> [Provided passage]:
----

As a very difficult year limps to its conclusion, WestVirginiaVille.com will have more to say about where we’ve been and where we’re going. But right now, let’s dip into the archives of West Virginia cultural multimedia. I crafted the video below in 2010, but since Albert Paley’s striking “Hallellujah” sculpture outfront of the Clay Center in West Virginia’s capital city is still there—and striking as ever—the video hasn’t dated a bit. If you’ve never had the pleasure of encountering the sculpture in person—of not only admiring it from 50 feet away, but walking under and through it— here’s that chance.


IMAGE FROM VIDEO: Albert Paley’s “Halleljuah” sculpture seen from underneath the 198,000-pound behemoth.

Paley, an acclaimed metal sculptor, was commissioned to erect “Hallelujah” in front of the Clay Center in Charleston WV. For those of us who worked in the city, it seemed to sprout almost overnight (well, over the course of a weekend) in October 2009.

The reaction to the 198,000-pound sculpture was immediate in a city and state where high-ticket monumental sculpture is as rare as straight roads. While fans of art and culture were happy to have this sculptural visitation from a much larger city, commentators to the local media dunned the nearly million-dollar sculpture as a rattletrap junk heap. In other words, the usual reaction to contemporary art.


CLICK TO VIEW 9 Ways of Looking at ‘Hallelujah’ | video by Douglas John Imbrogno

It is true that the sculpture, with its upward-thrusting lines, its meant-to-weather Cor-Ten steel and bronze elements going green, bears a resemblance to a wrecked interstellar rocket ship. That’s a compliment, by the way. For those of us who have come to appreciate and love the sculpture, it is welcome visual flair to an otherwise mundane cityscape. In this music video—set to the instrumental “Fortune” by Lucas the Flow—consider “Hallelujah” from nine different vantage points along with a few video filters.

----

> [Provided material]:
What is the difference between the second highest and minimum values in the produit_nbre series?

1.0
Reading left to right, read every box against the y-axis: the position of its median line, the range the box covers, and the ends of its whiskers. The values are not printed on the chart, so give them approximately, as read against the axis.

----

> [Brief]:
Revise the passage about the "Hallelujah" sculpture from "IMAGE FROM VIDEO: Albert" to "to contemporary art.", replacing "commentators" with "critics". Rely solely on the passage about the "Hallelujah" sculpture, not on the data.

> [Task response]:
IMAGE FROM VIDEO: Albert Paley’s “Halleljuah” sculpture seen from underneath the 198,000-pound behemoth.

Paley, an acclaimed metal sculptor, was commissioned to erect “Hallelujah” in front of the Clay Center in Charleston WV. For those of us who worked in the city, it seemed to sprout almost overnight (well, over the course of a weekend) in October 2009.

The reaction to the 198,000-pound sculpture was immediate in a city and state where high-ticket monumental sculpture is as rare as straight roads. While fans of art and culture were happy to have this sculptural visitation from a much larger city, critics to the local media dunned the nearly million-dollar sculpture as a rattletrap junk heap. In other words, the usual reaction to contemporary art.